After the oom killer has killed things, is your system still really
sluggish if it doesn't lockup?

I have what might be a similar issue, after a lot of compiling on a ramdisk.
http://marc.info/?l=linux-kernel&m=127569877714937&w=2

Oom killer keeps killing processes until almost nothing is left.
Free memory is very high, and system is still very sluggish.

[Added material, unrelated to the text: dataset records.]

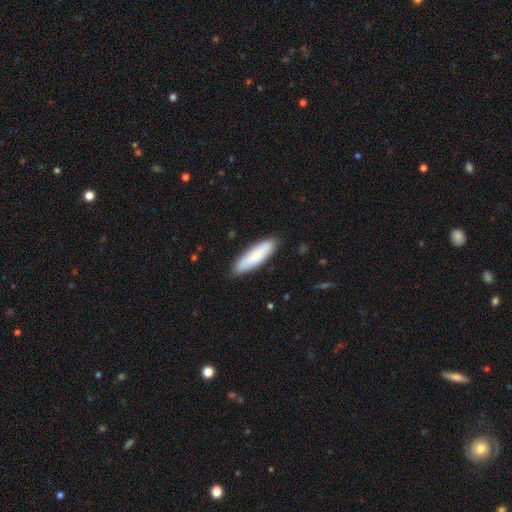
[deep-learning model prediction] This appears to be a smooth galaxy with no disk features (80%) that is cigar-shaped (63%). Merging: none (87%).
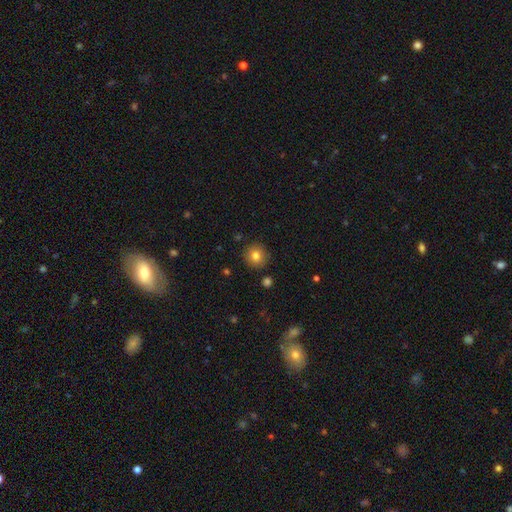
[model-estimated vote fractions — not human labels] A smooth galaxy with no disk features (81%) that is round (93%).

Vote fractions:
- Smooth or featured? smooth: 81% / star or artifact: 11% / featured or disk: 9%
- How rounded? round: 93% / in between: 6% / cigar-shaped: 1%
- Merging? none: 90% / minor disturbance: 7% / major disturbance: 2% / merger: 2%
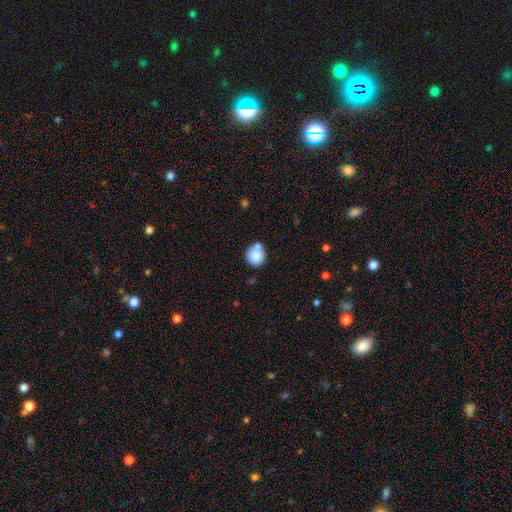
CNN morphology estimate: Smooth or featured? Predicted: smooth (p=0.84). How rounded? Predicted: round (p=0.87). Merging? Predicted: none (p=0.60).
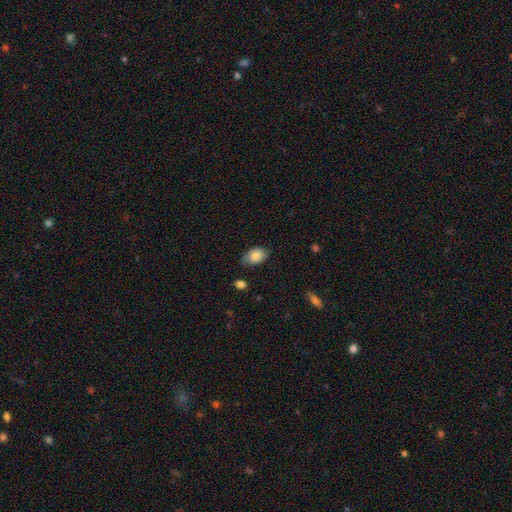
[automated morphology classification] smooth-or-featured: smooth: 80% | featured or disk: 13% | star or artifact: 7%
  how-rounded: in between: 87% | round: 12% | cigar-shaped: 1%
  merging: none: 71% | minor disturbance: 24% | major disturbance: 4% | merger: 2%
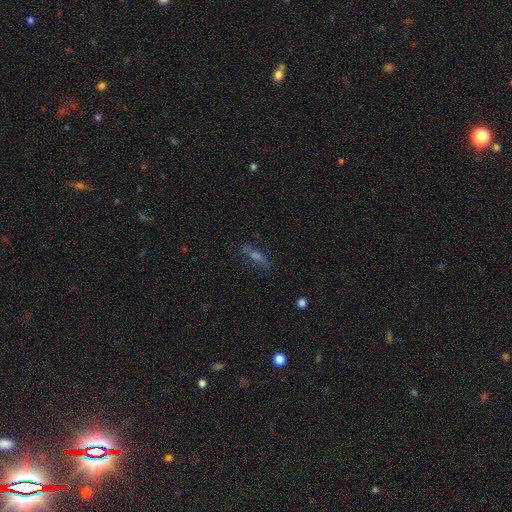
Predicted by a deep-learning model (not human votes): This appears to be a featured or disk galaxy (47%). Merging: none (79%).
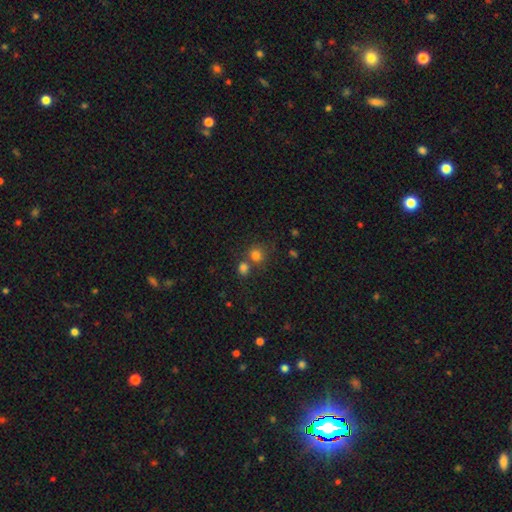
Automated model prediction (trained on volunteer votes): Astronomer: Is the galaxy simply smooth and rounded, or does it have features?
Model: smooth — 79%.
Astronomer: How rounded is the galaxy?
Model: round — 83%.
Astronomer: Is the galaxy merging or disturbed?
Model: none — 58%.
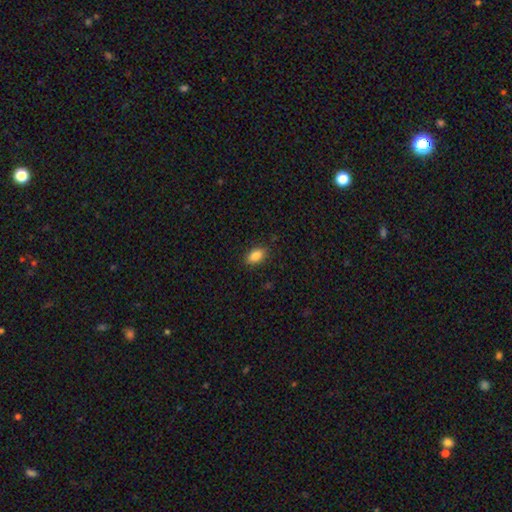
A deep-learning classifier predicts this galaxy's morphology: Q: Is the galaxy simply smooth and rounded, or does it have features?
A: smooth — 86%.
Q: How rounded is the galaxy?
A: in between — 89%.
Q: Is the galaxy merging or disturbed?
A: none — 87%.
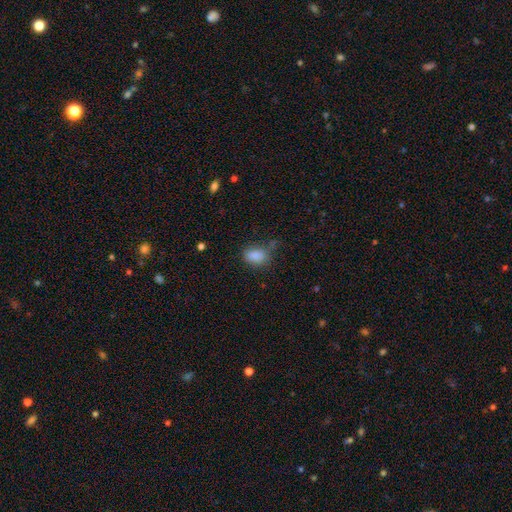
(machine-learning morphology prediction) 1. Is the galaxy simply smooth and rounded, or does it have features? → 86% smooth, 9% star or artifact, 5% featured or disk.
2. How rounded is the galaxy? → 79% in between, 19% round, 2% cigar-shaped.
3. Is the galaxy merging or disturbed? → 62% none, 25% minor disturbance, 9% major disturbance, 5% merger.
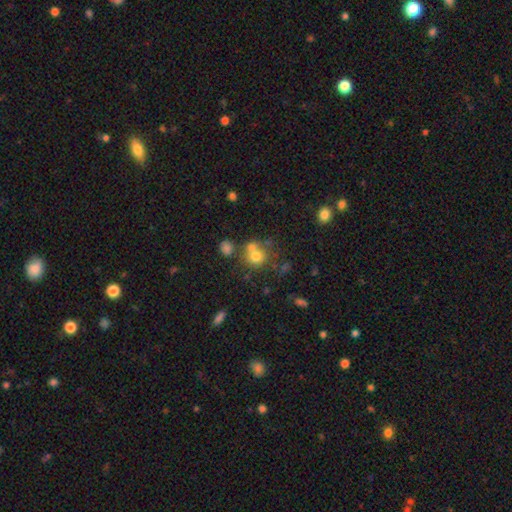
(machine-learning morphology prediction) A smooth galaxy with no disk features (72%) that is round (84%). Merging: none (48%).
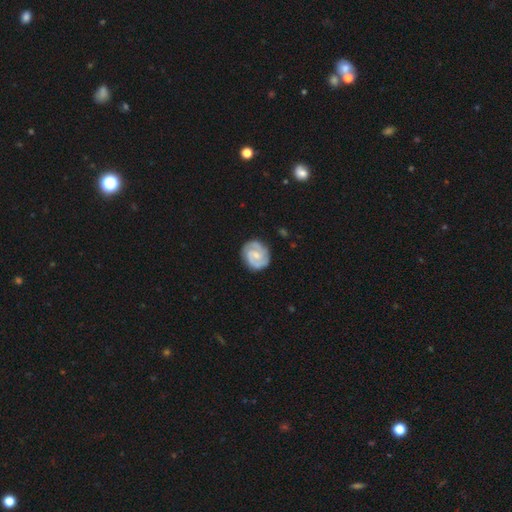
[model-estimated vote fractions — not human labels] featured or disk 82%, smooth 14%, star or artifact 5%. Down the decision tree: edge-on disk — no (98%); bar — weak (47%); spiral arms — yes (96%); spiral arm count — 2 (76%); spiral winding — tight (53%); bulge size — small (52%); merging — none (83%).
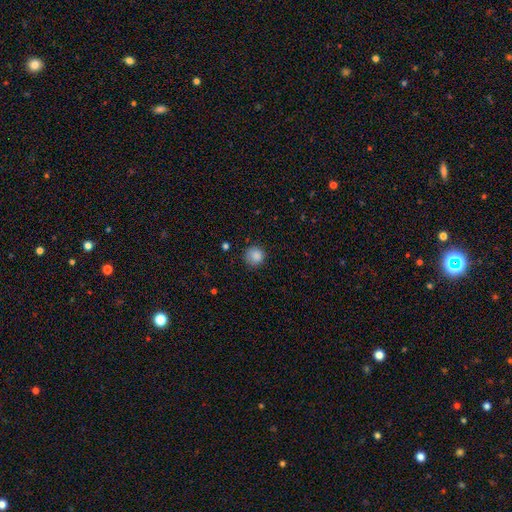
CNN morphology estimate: smooth-or-featured: smooth: 86% | star or artifact: 10% | featured or disk: 4%
  how-rounded: round: 92% | in between: 8% | cigar-shaped: 1%
  merging: none: 80% | minor disturbance: 15% | major disturbance: 3% | merger: 1%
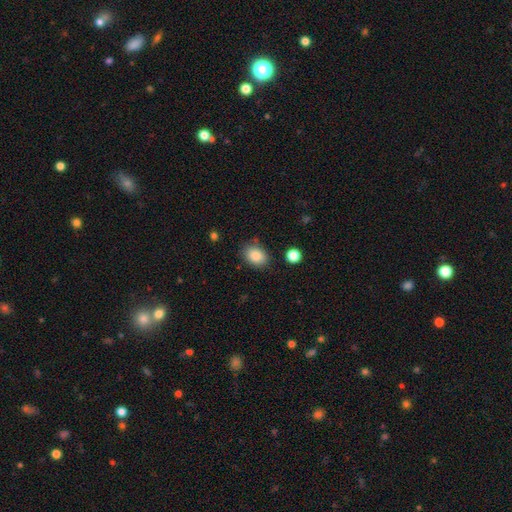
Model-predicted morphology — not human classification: Smooth or featured?
  - smooth: 86% *
  - star or artifact: 8%
  - featured or disk: 6%
How rounded?
  - in between: 75% *
  - round: 24%
  - cigar-shaped: 1%
Merging?
  - none: 80% *
  - minor disturbance: 13%
  - major disturbance: 4%
  - merger: 3%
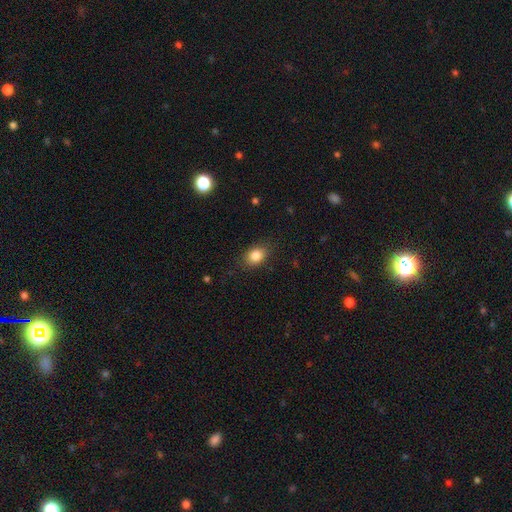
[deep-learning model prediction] Smooth or featured? smooth (85%)
How rounded? in between (72%)
Merging? none (84%)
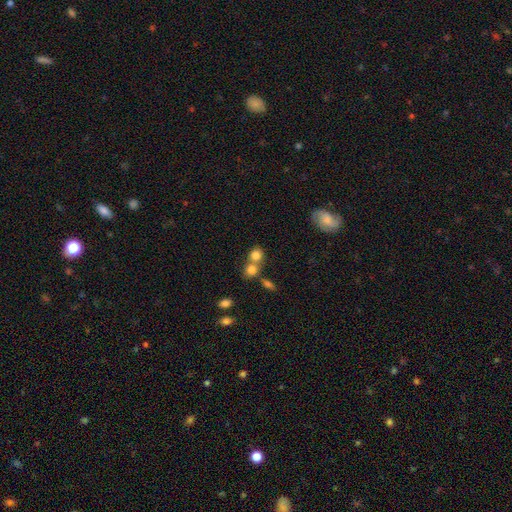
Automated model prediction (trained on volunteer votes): Overall: smooth (79%). How rounded: round (79%). Merging: merger (50%; none 40%).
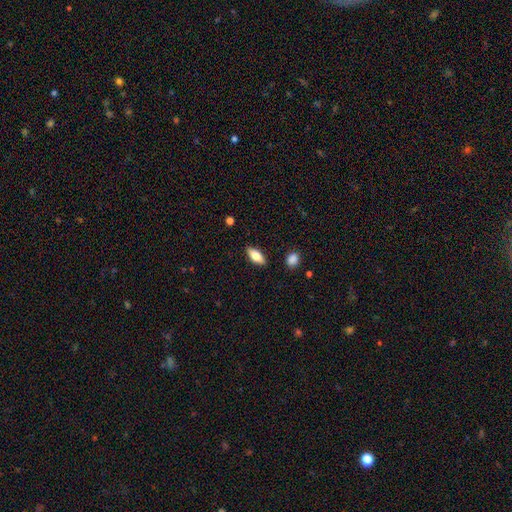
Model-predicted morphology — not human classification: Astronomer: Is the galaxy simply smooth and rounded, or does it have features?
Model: smooth — 71%.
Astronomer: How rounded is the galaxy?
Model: in between — 80%.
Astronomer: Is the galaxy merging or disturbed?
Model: none — 87%.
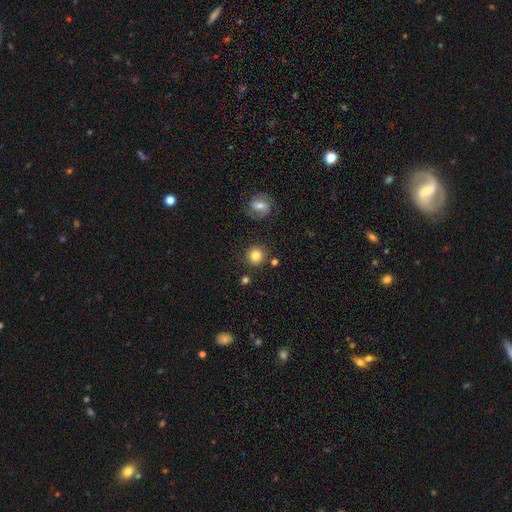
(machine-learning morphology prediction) This appears to be a smooth galaxy with no disk features (81%) that is round (94%). Merging: none (86%).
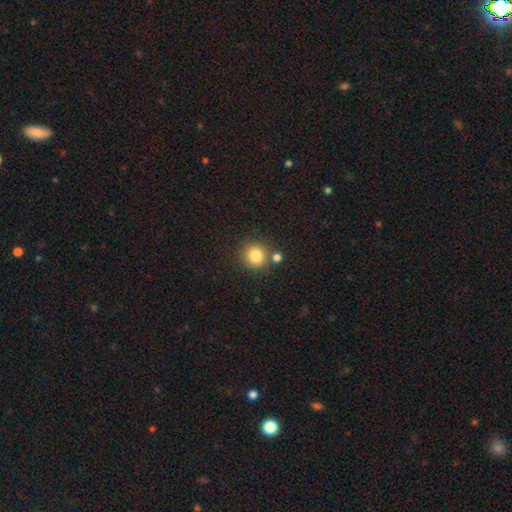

On Mon, Jun 21, 2010 at 10:21 AM, Richard Yao <[email protected]> wrote:
> Dear Everyone,
>
> My desktop has 4GB of RAM and it is running an unpatched Linux 2.6.34
> kernel. I recently migrated it from Windows 7 to Gentoo Linux and I am
> encountering a highly peculiar problem when I build/rebuild system
> packages in a manner that stresses memory.
>
> When system memory usage exceeds 4GB because I have several
> compilations running simultaneously, all of which have had -j5 passed
> to make, with the build scripts sharing an 8GB tmpfs directory, the
> system typically responds by activating the kernel oom-killer, which
> will usually kill some of the processes involved in the compilations,
> among other things. This is with an 8GB swap partition and barely any
> of it is touched when this happens according to KDE's system monitor.
> Rarer, but alternative responses that the system has made to such
> circumstances involve the system package manager failing
> mid-compilation with "Segmentation fault" printed to the console or
> open office failing with an obscure error message. Usually just
> compiling open office alone is enough to have things fail, although I
> usually see it fail with an obscure 5 digit error message that has no
> meaning which I can derive from doing searches with Google. Unmounting
> my tmpfs directory and doing things as I normally would do them makes
> these issues disappear.
>
> I have run memtest and it has not detected any hardware issues. I
> tried asking for help on the Gentoo Linux forums, but I received no
> responses and this looks like a kernel issue, so I thought it would be
> a good idea to ask for assistance on the kernel mailing list. Here is
> a link to a copy of my kernel's .config file:
>
> http://paste.pocoo.org/show/227799/
>
> As I was typing this, I had openoffice 3.2.1 and something else
> compiling in the background and the system completely froze. This is
> the first I have seen my system do this and it was about 10 minutes
> after the oom-killer had already taken out kwin and several tabs in
> chromium. I had SSH running in the background, but even that has been
> rendered inaccessible by the freeze. I cannot get a response from the
> system via arping and nmap is telling me that the system is down.
>
> Earlier today, I tried to reproduce this issue under simpler
> cirumstances by doing dd bs=4096 count=2097152 if=/dev/zero
> of=/var/tmp/portage/zero.bak. As a consequence of all of the swapping
> that occurred, the system's X server become unresponsive, so I walked
> away and came back a few minutes later to find that the KDE System
> Monitor had crashed, but everything else seemed fine.
>
> Any help with this issue would be appreciated. I am willing to
> recompile my system in whatever manner necessary to diagnose the cause
> of this issue. Please CC me any responses made either directly or
> indirectly in response to this message.
>
> Yours truly,
> Richard Yao
> --
> To unsubscribe from this list: send the line "unsubscribe linux-kernel" in
> the body of a message to [email protected]
> More majordomo info at ?http://vger.kernel.org/majordomo-info.html
> Please read the FAQ at ?http://www.tux.org/lkml/
>

2010-06-21 02:23:56

by Richard Yao

[permalink] [raw]
Subject: Re: Kernel does strange things when compilations push memory usage above physical memory and the compilations are being done in a tmpfs, despite having ample swap

My system is still responsive if it has not locked-up, even after the
oom-killer appears to have killed stuff.

Does the kernel need to be compiled with any special options to have
it report to dmesg that the oom-killer activated? I cited the
oom-killer as being activated because several things would
inexplicit-ably crash when the system is under memory pressure, but
looking in my dmesg log at a crash that occurred earlier today when I
forgot to unmount my tmpfs, I do not see any references to the oom
killer, just the process that crashed:

[ 5873.816211] chrome[18404]: segfault at 8 ip 0000000001063b9b sp
00007fffb0a7f540 error 4 in chrome[400000+28be000]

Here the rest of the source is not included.